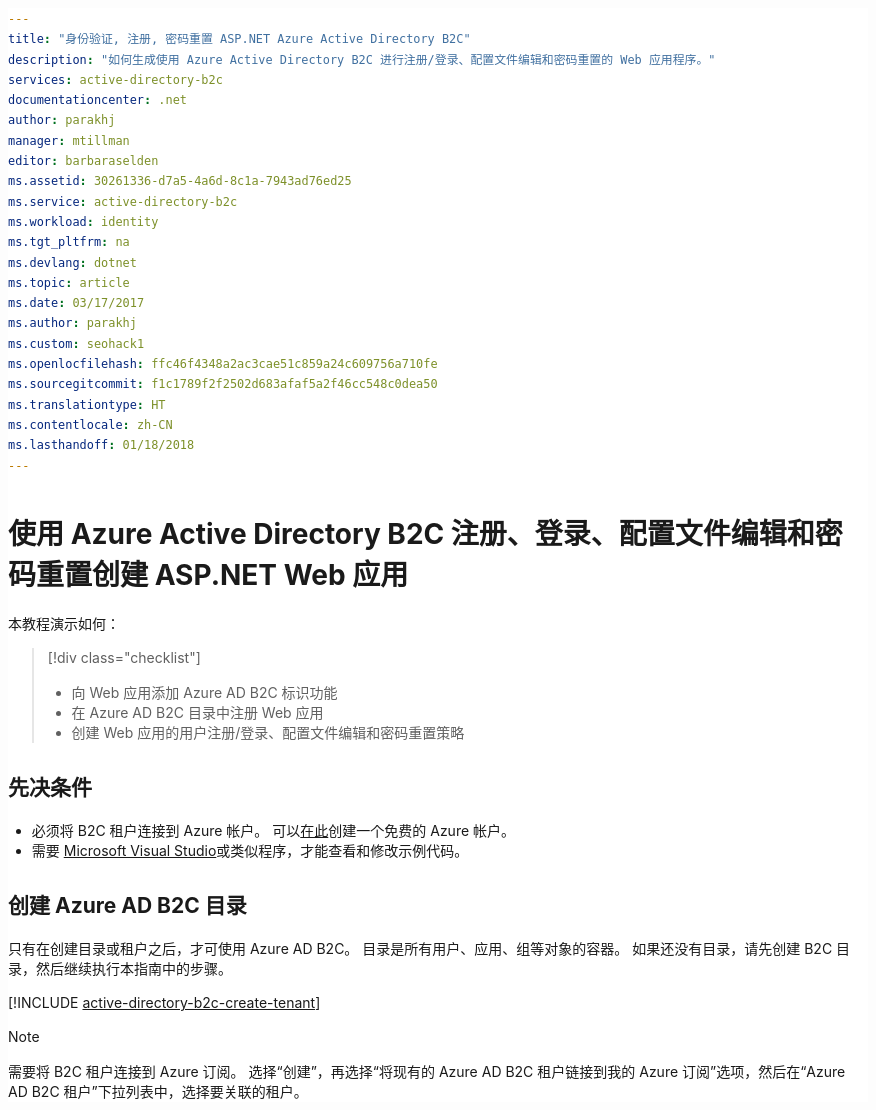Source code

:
 ```yaml
---
title: "身份验证, 注册, 密码重置 ASP.NET Azure Active Directory B2C"
description: "如何生成使用 Azure Active Directory B2C 进行注册/登录、配置文件编辑和密码重置的 Web 应用程序。"
services: active-directory-b2c
documentationcenter: .net
author: parakhj
manager: mtillman
editor: barbaraselden
ms.assetid: 30261336-d7a5-4a6d-8c1a-7943ad76ed25
ms.service: active-directory-b2c
ms.workload: identity
ms.tgt_pltfrm: na
ms.devlang: dotnet
ms.topic: article
ms.date: 03/17/2017
ms.author: parakhj
ms.custom: seohack1
ms.openlocfilehash: ffc46f4348a2ac3cae51c859a24c609756a710fe
ms.sourcegitcommit: f1c1789f2f2502d683afaf5a2f46cc548c0dea50
ms.translationtype: HT
ms.contentlocale: zh-CN
ms.lasthandoff: 01/18/2018
---
```

# <a name="create-an-aspnet-web-app-with-azure-active-directory-b2c-sign-up-sign-in-profile-edit-and-password-reset"></a>使用 Azure Active Directory B2C 注册、登录、配置文件编辑和密码重置创建 ASP.NET Web 应用

本教程演示如何：

> [!div class="checklist"]
> * 向 Web 应用添加 Azure AD B2C 标识功能
> * 在 Azure AD B2C 目录中注册 Web 应用
> * 创建 Web 应用的用户注册/登录、配置文件编辑和密码重置策略

## <a name="prerequisites"></a>先决条件

- 必须将 B2C 租户连接到 Azure 帐户。 可以[在此](https://azure.microsoft.com/en-us/)创建一个免费的 Azure 帐户。
- 需要 [Microsoft Visual Studio](https://www.visualstudio.com/)或类似程序，才能查看和修改示例代码。

## <a name="create-an-azure-ad-b2c-directory"></a>创建 Azure AD B2C 目录

只有在创建目录或租户之后，才可使用 Azure AD B2C。 目录是所有用户、应用、组等对象的容器。 如果还没有目录，请先创建 B2C 目录，然后继续执行本指南中的步骤。

[!INCLUDE [active-directory-b2c-create-tenant](../../includes/active-directory-b2c-create-tenant.md)]

> [!NOTE]
> 
> 需要将 B2C 租户连接到 Azure 订阅。 选择“创建”，再选择“将现有的 Azure AD B2C 租户链接到我的 Azure 订阅”选项，然后在“Azure AD B2C 租户”下拉列表中，选择要关联的租户。
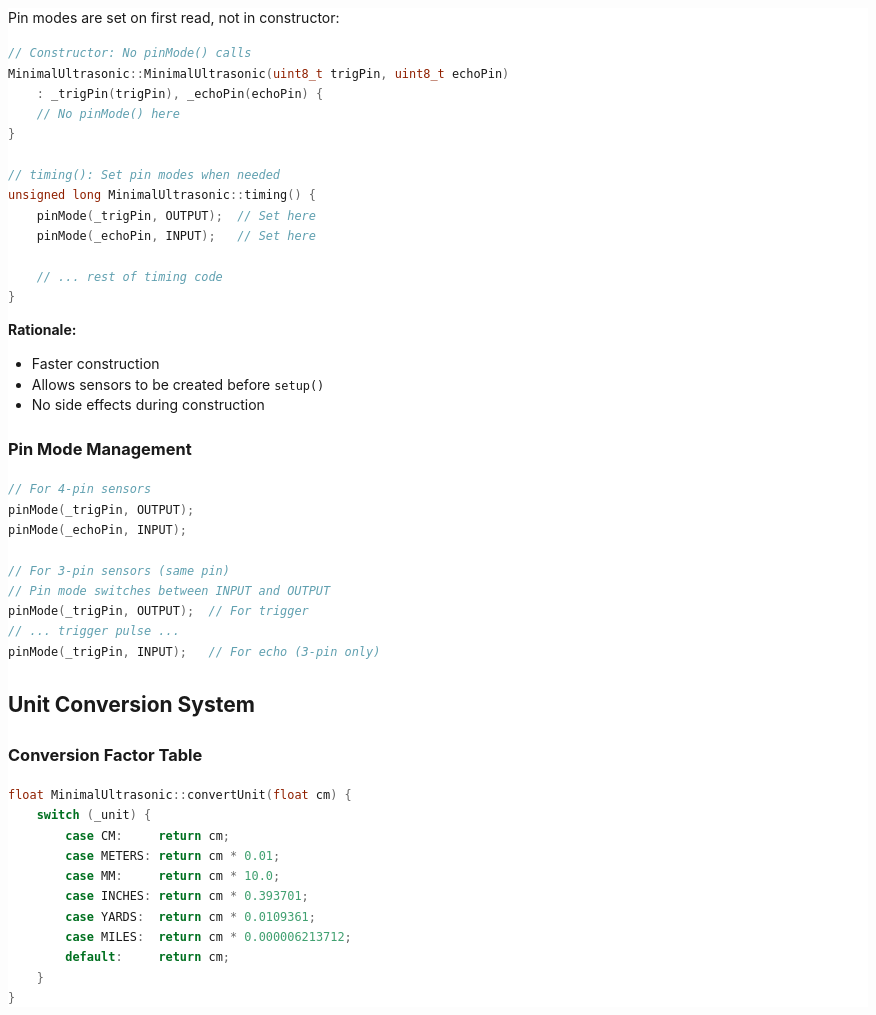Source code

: Pin modes are set on first read, not in constructor:

```cpp
// Constructor: No pinMode() calls
MinimalUltrasonic::MinimalUltrasonic(uint8_t trigPin, uint8_t echoPin)
    : _trigPin(trigPin), _echoPin(echoPin) {
    // No pinMode() here
}

// timing(): Set pin modes when needed
unsigned long MinimalUltrasonic::timing() {
    pinMode(_trigPin, OUTPUT);  // Set here
    pinMode(_echoPin, INPUT);   // Set here
    
    // ... rest of timing code
}
```

**Rationale:**

- Faster construction
- Allows sensors to be created before `setup()`
- No side effects during construction

### Pin Mode Management

```cpp
// For 4-pin sensors
pinMode(_trigPin, OUTPUT);
pinMode(_echoPin, INPUT);

// For 3-pin sensors (same pin)
// Pin mode switches between INPUT and OUTPUT
pinMode(_trigPin, OUTPUT);  // For trigger
// ... trigger pulse ...
pinMode(_trigPin, INPUT);   // For echo (3-pin only)
```

## Unit Conversion System

### Conversion Factor Table

```cpp
float MinimalUltrasonic::convertUnit(float cm) {
    switch (_unit) {
        case CM:     return cm;
        case METERS: return cm * 0.01;
        case MM:     return cm * 10.0;
        case INCHES: return cm * 0.393701;
        case YARDS:  return cm * 0.0109361;
        case MILES:  return cm * 0.000006213712;
        default:     return cm;
    }
}
```
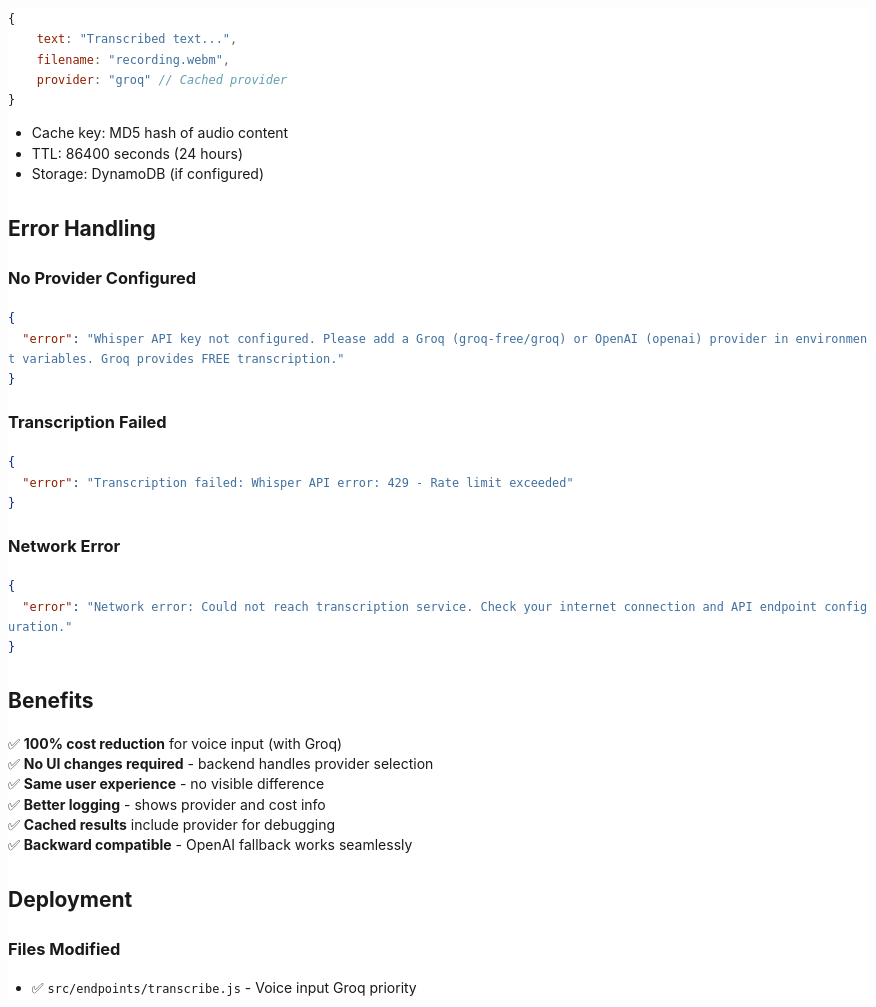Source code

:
 ```javascript
{
    text: "Transcribed text...",
    filename: "recording.webm",
    provider: "groq" // Cached provider
}
```

- Cache key: MD5 hash of audio content
- TTL: 86400 seconds (24 hours)
- Storage: DynamoDB (if configured)

## Error Handling

### No Provider Configured
```json
{
  "error": "Whisper API key not configured. Please add a Groq (groq-free/groq) or OpenAI (openai) provider in environment variables. Groq provides FREE transcription."
}
```

### Transcription Failed
```json
{
  "error": "Transcription failed: Whisper API error: 429 - Rate limit exceeded"
}
```

### Network Error
```json
{
  "error": "Network error: Could not reach transcription service. Check your internet connection and API endpoint configuration."
}
```

## Benefits

✅ **100% cost reduction** for voice input (with Groq)  
✅ **No UI changes required** - backend handles provider selection  
✅ **Same user experience** - no visible difference  
✅ **Better logging** - shows provider and cost info  
✅ **Cached results** include provider for debugging  
✅ **Backward compatible** - OpenAI fallback works seamlessly

## Deployment

### Files Modified
- ✅ `src/endpoints/transcribe.js` - Voice input Groq priority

### REQUIRED WORK
Reproduce verbatim the lines above, from the line with "### Network Error" through the line with "handles provider selection".

### ANSWER BOX
### Network Error
```json
{
  "error": "Network error: Could not reach transcription service. Check your internet connection and API endpoint configuration."
}
```

## Benefits

✅ **100% cost reduction** for voice input (with Groq)  
✅ **No UI changes required** - backend handles provider selection  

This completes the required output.